**Deine Aufgabe:**
Bearbeite den Textauszug über den Campingplatz zwischen "Wie müssten auf" und "ich nicht transportieren)", beides eingeschlossen, und setz dabei "Brennholz" an die Stelle von "Hartholz".

Wie müssten auf die Campingwiese ggü. vom eigentl. Platz, das ist aber landschaftlich und vom Platz her eh besser. Folgende Vorteile gibt es noch:
- Feuerschale bekommt man umsonst, Hartholz kann gekauft werden, ca. 9-10 € pro Bananenkiste, ein Feuerfass ist allerdings verboten (gut für mich, muss ich nicht transportieren)
- Sanitäranlagen sind top, auch wenn man von der Wiese a bisserl laufen muss um hinzukommen
- Strom wird auf der Wiese noch verlegt, Toiletten sind auf der Wiese vorhanden
- Grillen ist erlaubt
- es sind zwar 2 km Straße bis nach P'stein, aber es gibt wohl einen Weg im Wald, evtl. kommt man sogar direkt auf den Trail Pottenstein-Pegnitz, aber auch die Str. ist mMn fahrbar, auch für Benjamins Gespann
- Kleinigkeiten bekommt man am CP, Biergarten und ein kleines "Gasthaus" ist am Platz
Meine klare Empfehlung für kurze Wege nach P'stein und eine landschaftlich reizvolle Lage ganz klar die Bärenschlucht!"

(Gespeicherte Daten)
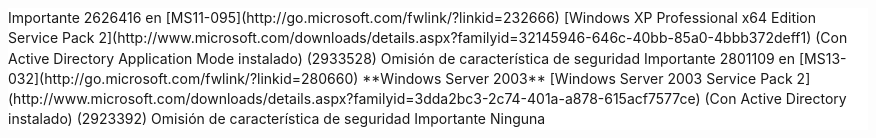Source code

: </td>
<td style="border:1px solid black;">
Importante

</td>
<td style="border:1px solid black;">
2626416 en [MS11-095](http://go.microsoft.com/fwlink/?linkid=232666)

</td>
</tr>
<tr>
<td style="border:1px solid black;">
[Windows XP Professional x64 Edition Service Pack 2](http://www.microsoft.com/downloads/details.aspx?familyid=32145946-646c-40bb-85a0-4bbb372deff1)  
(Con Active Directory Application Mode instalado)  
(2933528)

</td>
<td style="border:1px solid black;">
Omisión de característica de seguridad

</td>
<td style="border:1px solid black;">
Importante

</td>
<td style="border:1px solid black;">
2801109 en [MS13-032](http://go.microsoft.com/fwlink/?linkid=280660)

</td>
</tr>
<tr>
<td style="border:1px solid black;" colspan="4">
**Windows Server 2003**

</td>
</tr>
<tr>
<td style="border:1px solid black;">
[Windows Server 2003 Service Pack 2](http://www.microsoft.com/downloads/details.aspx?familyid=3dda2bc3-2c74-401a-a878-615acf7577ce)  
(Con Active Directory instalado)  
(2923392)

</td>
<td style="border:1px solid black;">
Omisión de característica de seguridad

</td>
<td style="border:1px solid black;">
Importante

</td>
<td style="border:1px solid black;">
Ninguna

**Ergebnis:**
Wie müssten auf die Campingwiese ggü. vom eigentl. Platz, das ist aber landschaftlich und vom Platz her eh besser. Folgende Vorteile gibt es noch:
- Feuerschale bekommt man umsonst, Brennholz kann gekauft werden, ca. 9-10 € pro Bananenkiste, ein Feuerfass ist allerdings verboten (gut für mich, muss ich nicht transportieren)